● Source data
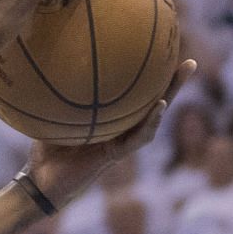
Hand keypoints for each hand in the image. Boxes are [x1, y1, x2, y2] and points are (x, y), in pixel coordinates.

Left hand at [24, 60, 196, 208]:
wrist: (41, 181)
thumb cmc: (44, 150)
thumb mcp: (50, 116)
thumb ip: (56, 96)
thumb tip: (50, 64)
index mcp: (110, 120)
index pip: (134, 95)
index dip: (148, 78)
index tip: (162, 52)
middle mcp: (121, 130)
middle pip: (152, 102)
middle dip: (172, 82)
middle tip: (190, 60)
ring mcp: (122, 142)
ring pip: (153, 117)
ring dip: (171, 95)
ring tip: (183, 72)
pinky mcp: (117, 155)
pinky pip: (138, 137)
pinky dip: (150, 122)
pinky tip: (160, 105)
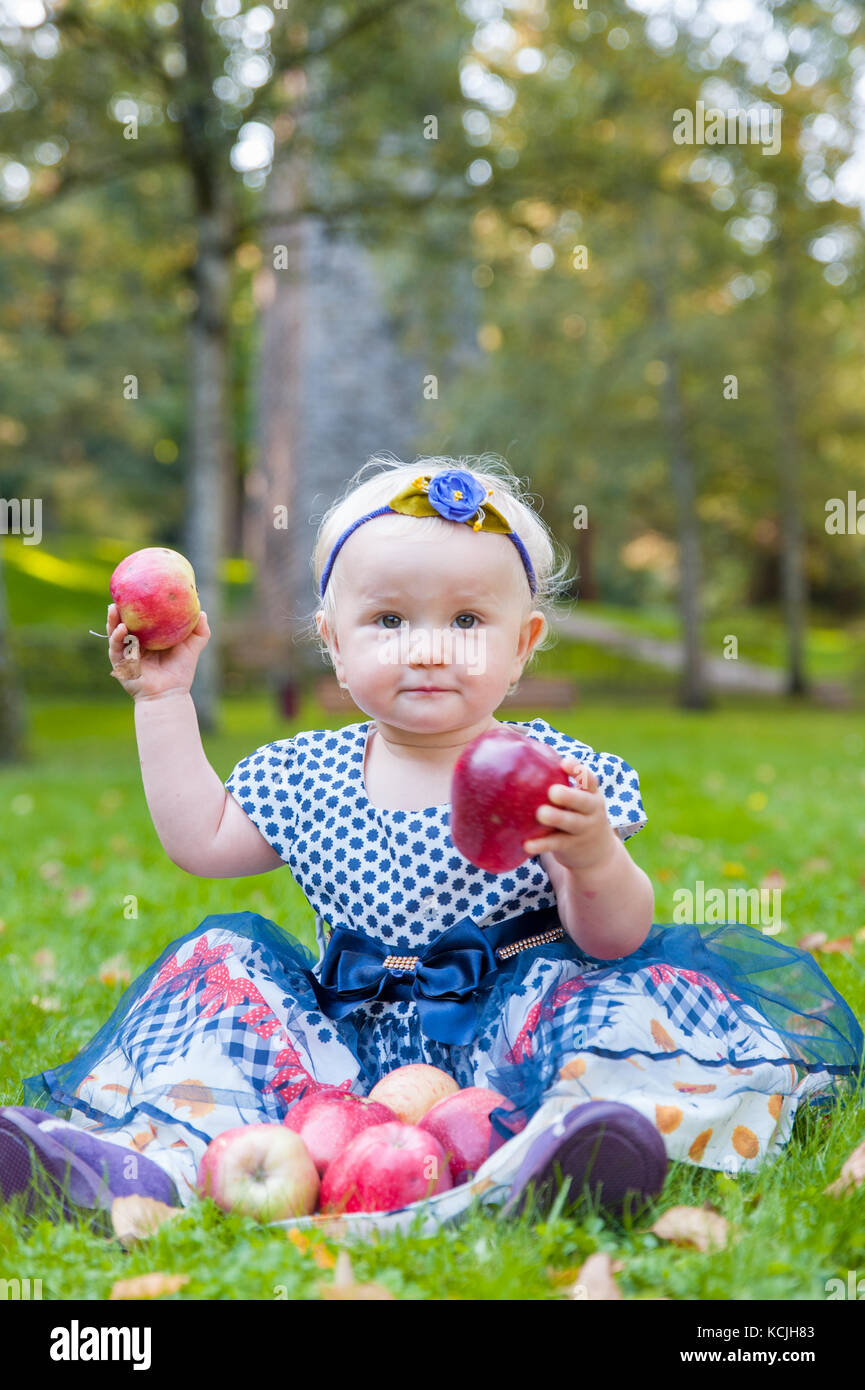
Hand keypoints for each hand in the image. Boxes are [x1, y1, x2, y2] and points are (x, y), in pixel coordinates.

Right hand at [107, 602, 210, 700]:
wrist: (170, 694)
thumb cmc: (180, 671)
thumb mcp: (192, 647)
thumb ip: (199, 630)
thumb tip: (201, 610)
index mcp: (148, 638)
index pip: (139, 618)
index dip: (135, 605)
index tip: (135, 589)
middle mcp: (135, 644)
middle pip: (122, 622)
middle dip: (118, 609)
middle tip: (119, 595)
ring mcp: (126, 653)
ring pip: (115, 633)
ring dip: (112, 620)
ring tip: (113, 608)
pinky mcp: (121, 664)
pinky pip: (116, 648)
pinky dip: (117, 637)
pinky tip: (122, 629)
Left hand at [522, 755, 618, 874]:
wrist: (597, 852)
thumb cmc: (576, 813)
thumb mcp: (578, 799)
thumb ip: (559, 782)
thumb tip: (521, 753)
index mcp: (591, 794)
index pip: (589, 779)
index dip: (579, 770)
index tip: (564, 763)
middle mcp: (591, 811)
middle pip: (583, 802)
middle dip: (569, 796)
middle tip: (552, 792)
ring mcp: (583, 830)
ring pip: (571, 823)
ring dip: (557, 818)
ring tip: (541, 814)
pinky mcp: (572, 847)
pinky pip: (556, 844)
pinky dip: (542, 845)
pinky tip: (527, 844)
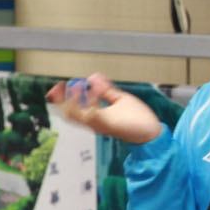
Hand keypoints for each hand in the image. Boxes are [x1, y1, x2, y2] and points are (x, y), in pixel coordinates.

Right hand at [45, 73, 162, 144]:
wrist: (152, 132)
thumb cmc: (138, 119)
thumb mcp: (120, 99)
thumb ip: (106, 90)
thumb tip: (93, 77)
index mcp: (95, 116)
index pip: (72, 108)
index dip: (61, 98)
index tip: (57, 87)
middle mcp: (95, 122)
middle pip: (70, 114)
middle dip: (62, 100)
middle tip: (59, 87)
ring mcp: (102, 125)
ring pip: (79, 115)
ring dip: (75, 100)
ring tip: (76, 86)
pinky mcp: (111, 125)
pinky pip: (95, 115)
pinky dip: (92, 102)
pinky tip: (93, 91)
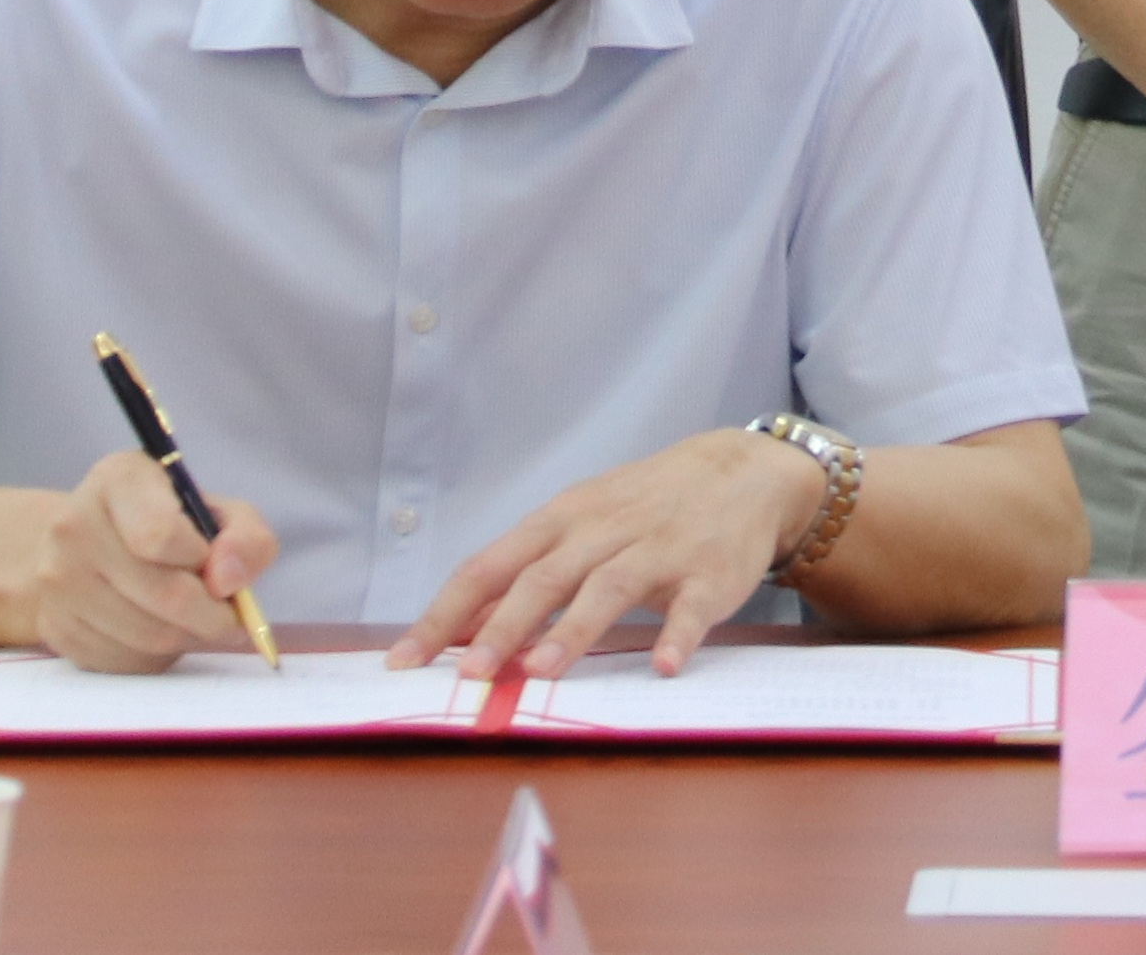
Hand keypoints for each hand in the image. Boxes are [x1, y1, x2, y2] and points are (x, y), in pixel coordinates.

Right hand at [38, 451, 275, 672]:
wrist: (88, 546)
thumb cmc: (166, 524)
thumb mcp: (215, 510)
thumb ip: (245, 535)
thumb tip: (230, 580)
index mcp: (117, 480)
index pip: (161, 535)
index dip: (203, 560)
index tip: (214, 564)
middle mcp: (74, 526)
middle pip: (163, 595)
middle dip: (211, 616)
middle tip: (228, 618)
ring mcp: (57, 581)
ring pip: (147, 636)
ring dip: (187, 639)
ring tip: (196, 622)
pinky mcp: (56, 627)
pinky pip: (125, 661)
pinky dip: (157, 657)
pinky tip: (162, 632)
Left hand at [399, 429, 828, 679]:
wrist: (741, 471)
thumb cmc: (644, 506)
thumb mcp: (579, 525)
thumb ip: (524, 576)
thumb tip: (455, 630)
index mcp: (561, 521)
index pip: (490, 566)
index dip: (446, 613)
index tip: (404, 660)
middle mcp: (603, 530)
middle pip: (544, 577)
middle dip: (504, 626)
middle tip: (472, 674)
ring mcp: (659, 549)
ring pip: (610, 586)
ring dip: (576, 629)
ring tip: (544, 672)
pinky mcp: (710, 572)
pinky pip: (692, 606)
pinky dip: (678, 634)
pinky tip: (664, 666)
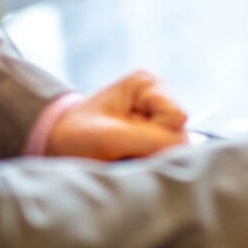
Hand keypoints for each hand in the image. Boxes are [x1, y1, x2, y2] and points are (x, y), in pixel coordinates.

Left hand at [46, 70, 188, 160]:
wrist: (58, 144)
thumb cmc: (78, 135)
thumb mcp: (111, 138)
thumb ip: (153, 141)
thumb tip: (190, 148)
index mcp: (146, 84)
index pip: (176, 118)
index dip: (154, 137)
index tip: (124, 140)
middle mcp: (157, 97)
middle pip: (178, 133)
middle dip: (151, 149)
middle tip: (121, 150)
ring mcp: (156, 117)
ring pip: (173, 148)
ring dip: (146, 157)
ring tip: (120, 154)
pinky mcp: (153, 138)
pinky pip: (164, 157)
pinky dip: (143, 162)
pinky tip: (124, 158)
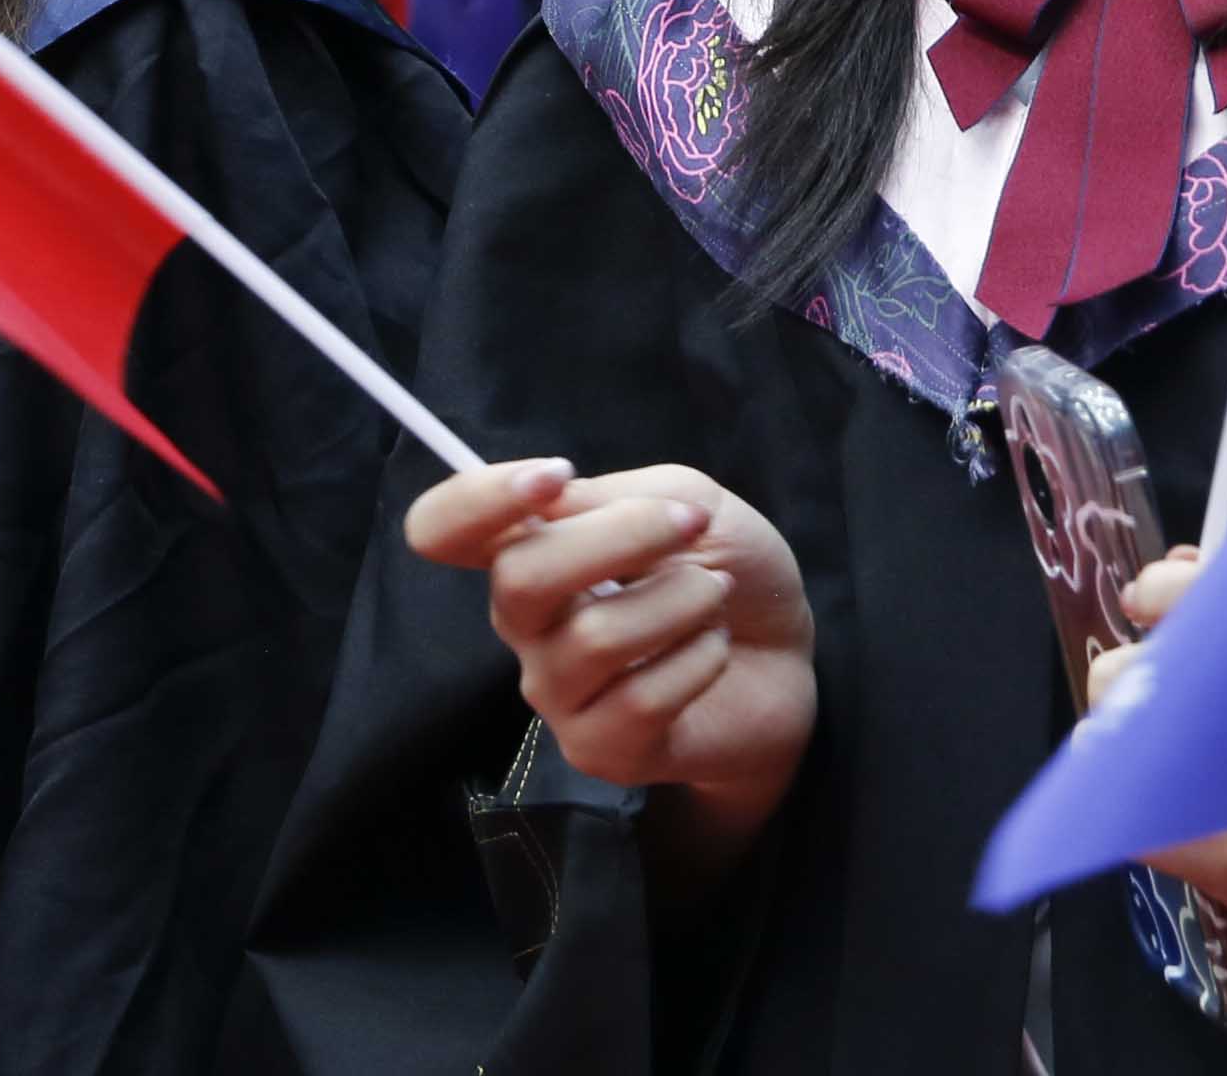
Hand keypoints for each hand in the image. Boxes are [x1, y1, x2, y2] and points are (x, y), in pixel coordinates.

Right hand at [405, 459, 815, 873]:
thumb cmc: (723, 567)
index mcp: (525, 550)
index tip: (554, 477)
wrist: (786, 660)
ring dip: (678, 600)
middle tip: (690, 526)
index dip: (479, 499)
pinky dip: (697, 659)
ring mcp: (557, 692)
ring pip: (591, 637)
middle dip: (618, 538)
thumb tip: (558, 504)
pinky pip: (640, 698)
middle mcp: (523, 624)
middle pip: (517, 578)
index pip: (440, 527)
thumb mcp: (688, 499)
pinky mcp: (600, 749)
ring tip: (716, 594)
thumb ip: (619, 496)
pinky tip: (715, 649)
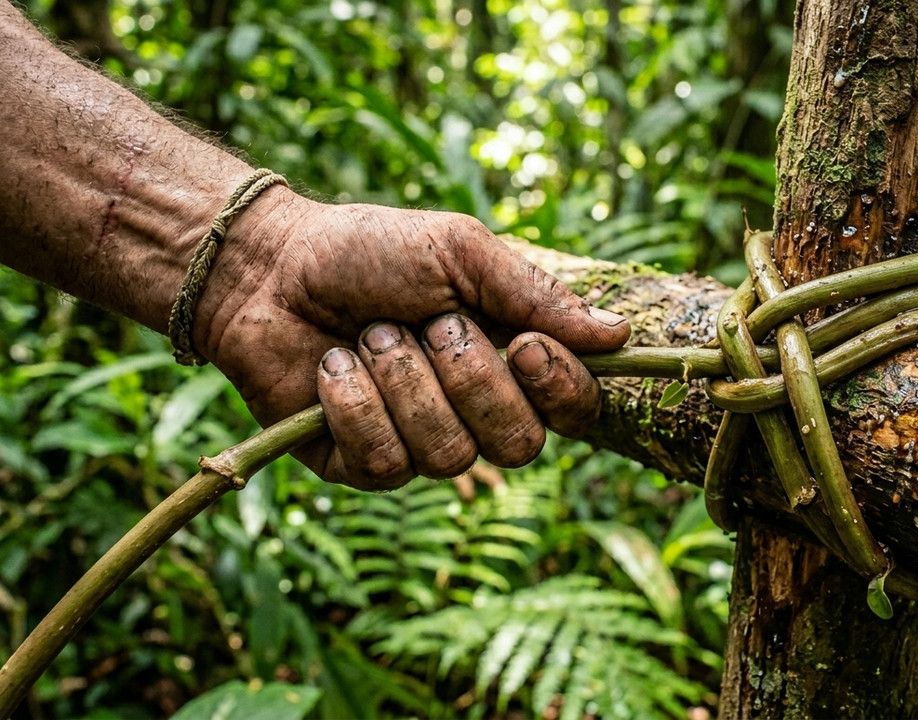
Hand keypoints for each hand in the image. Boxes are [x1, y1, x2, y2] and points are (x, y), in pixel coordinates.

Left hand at [196, 188, 629, 489]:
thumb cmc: (372, 251)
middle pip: (520, 444)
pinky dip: (357, 405)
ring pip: (450, 455)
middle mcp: (475, 411)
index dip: (559, 389)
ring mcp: (420, 444)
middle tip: (427, 324)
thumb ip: (536, 296)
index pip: (573, 409)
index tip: (524, 345)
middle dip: (469, 379)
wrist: (270, 268)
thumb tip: (620, 336)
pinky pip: (387, 464)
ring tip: (369, 336)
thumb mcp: (461, 253)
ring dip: (404, 382)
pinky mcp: (362, 466)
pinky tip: (332, 369)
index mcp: (511, 362)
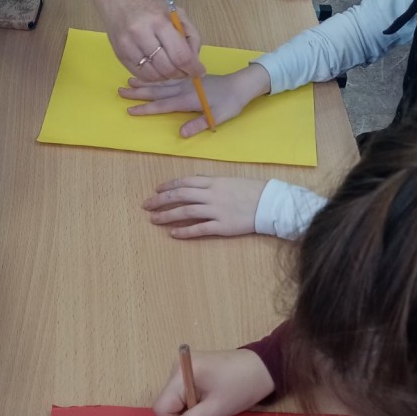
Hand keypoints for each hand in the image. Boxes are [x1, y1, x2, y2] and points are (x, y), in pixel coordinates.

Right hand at [99, 0, 204, 82]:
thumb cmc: (150, 4)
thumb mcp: (176, 13)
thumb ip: (190, 35)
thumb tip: (195, 62)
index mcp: (159, 21)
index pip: (180, 56)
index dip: (193, 69)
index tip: (199, 72)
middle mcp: (142, 34)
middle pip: (168, 68)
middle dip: (181, 74)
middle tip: (185, 70)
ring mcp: (128, 46)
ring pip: (154, 76)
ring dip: (167, 77)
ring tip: (171, 68)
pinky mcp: (119, 54)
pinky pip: (141, 75)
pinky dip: (153, 77)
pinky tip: (157, 68)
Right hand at [118, 64, 270, 136]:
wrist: (240, 85)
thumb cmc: (230, 103)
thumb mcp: (217, 117)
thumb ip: (199, 124)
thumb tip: (181, 134)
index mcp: (188, 99)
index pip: (163, 105)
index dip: (146, 109)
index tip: (130, 110)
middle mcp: (184, 88)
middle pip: (157, 91)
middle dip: (138, 92)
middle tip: (120, 92)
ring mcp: (185, 82)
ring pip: (160, 83)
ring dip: (144, 83)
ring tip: (128, 82)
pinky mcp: (189, 79)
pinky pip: (168, 78)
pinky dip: (156, 78)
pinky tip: (148, 77)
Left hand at [142, 175, 266, 237]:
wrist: (270, 203)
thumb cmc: (252, 190)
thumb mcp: (230, 180)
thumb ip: (213, 183)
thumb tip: (196, 186)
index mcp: (214, 182)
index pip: (185, 181)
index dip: (168, 185)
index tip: (157, 189)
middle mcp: (211, 195)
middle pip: (180, 195)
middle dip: (160, 200)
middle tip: (146, 205)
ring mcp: (216, 211)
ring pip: (185, 212)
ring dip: (167, 215)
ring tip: (154, 219)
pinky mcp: (222, 226)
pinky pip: (199, 229)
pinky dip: (184, 231)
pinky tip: (173, 234)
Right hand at [154, 348, 274, 415]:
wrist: (262, 367)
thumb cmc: (242, 387)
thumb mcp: (216, 409)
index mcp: (180, 372)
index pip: (161, 408)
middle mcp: (176, 367)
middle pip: (166, 403)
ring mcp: (183, 368)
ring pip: (174, 401)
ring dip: (188, 412)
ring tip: (210, 410)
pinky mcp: (191, 371)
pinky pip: (182, 394)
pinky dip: (192, 404)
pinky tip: (209, 403)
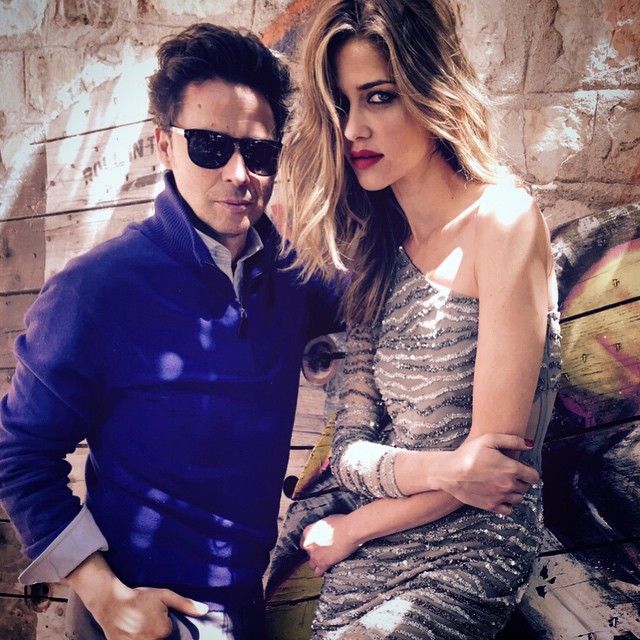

● Assigned task
Look through the material above. Transcribe exactly the lines between the ones with "index dip: (559, 389)" and "pinky mcp: (191, 371)", inclusive, and keep pictures out.

● Exercise answer
index dip: (559, 389)
ring mcp: (420, 444)
middle tip: (427, 324)
thumb ip: (536, 296)
index pip: (573, 409)
index tip: (524, 345)
middle dip: (469, 379)
wrist: (270, 268)
thumb tip: (620, 336)
pinky pip: (387, 464)
ring tip: (369, 336)
thumb mcp: (461, 253)
ring dip: (404, 382)
pinky mcp: (362, 466)
pinky tip: (332, 369)
index mcp: (511, 362)
Hand keypoints for each hand in the image. Boxes are [x1, y1, x2, y2] and points are (x, y), in pixel coordinates.

Right hand at [99, 0, 204, 82]:
thumb cmc: (150, 4)
thumb mcp: (176, 13)
thumb ip: (190, 35)
thumb tip: (195, 62)
index mcp: (159, 21)
index pip: (180, 56)
index dip: (193, 69)
index tip: (199, 72)
middle mcp: (142, 34)
middle pip: (168, 68)
middle dip: (181, 74)
middle tip: (185, 70)
ring mcp: (128, 46)
ring pip: (154, 76)
ring dip: (167, 77)
ring tip: (171, 68)
pinky mcp: (119, 54)
pinky pip: (141, 75)
pinky dip: (153, 77)
pinky tip: (157, 68)
Right hand at [118, 64, 270, 136]:
wrist: (240, 85)
thumb cmc: (230, 103)
thumb mcp: (217, 117)
thumb ip: (199, 124)
thumb tip: (181, 134)
index mcp: (188, 99)
index pip: (163, 105)
index dip: (146, 109)
index tip: (130, 110)
middle mcp: (184, 88)
middle pip: (157, 91)
middle dip: (138, 92)
middle tip: (120, 92)
ring mcp: (185, 82)
ring pip: (160, 83)
ring dip: (144, 83)
ring tip: (128, 82)
pinky mcp: (189, 79)
pinky pip: (168, 78)
pinky dip: (156, 78)
pinky tip: (148, 77)
Left hand at [142, 175, 266, 237]:
wrist: (270, 203)
thumb cmc: (252, 190)
thumb mcp: (230, 180)
thumb ip: (213, 183)
thumb tip: (196, 186)
index mcp: (214, 182)
index pip: (185, 181)
index dip: (168, 185)
index tip: (157, 189)
middle mcp: (211, 195)
middle pip: (180, 195)
middle dip: (160, 200)
middle tip: (146, 205)
ring mcp: (216, 211)
ring pip: (185, 212)
ring dip: (167, 215)
ring tip: (154, 219)
pinky mcp: (222, 226)
pinky pip: (199, 229)
pinky dip: (184, 231)
pinky tip: (173, 234)
Right hand at [154, 348, 274, 415]:
wrist: (262, 367)
thumb cmc: (242, 387)
thumb mcp: (216, 409)
index mcp: (180, 372)
index pip: (161, 408)
middle mcp: (176, 367)
middle pip: (166, 403)
ring mcp: (183, 368)
ring pip: (174, 401)
ring dip: (188, 412)
ring tip: (210, 410)
pinky mcp: (191, 371)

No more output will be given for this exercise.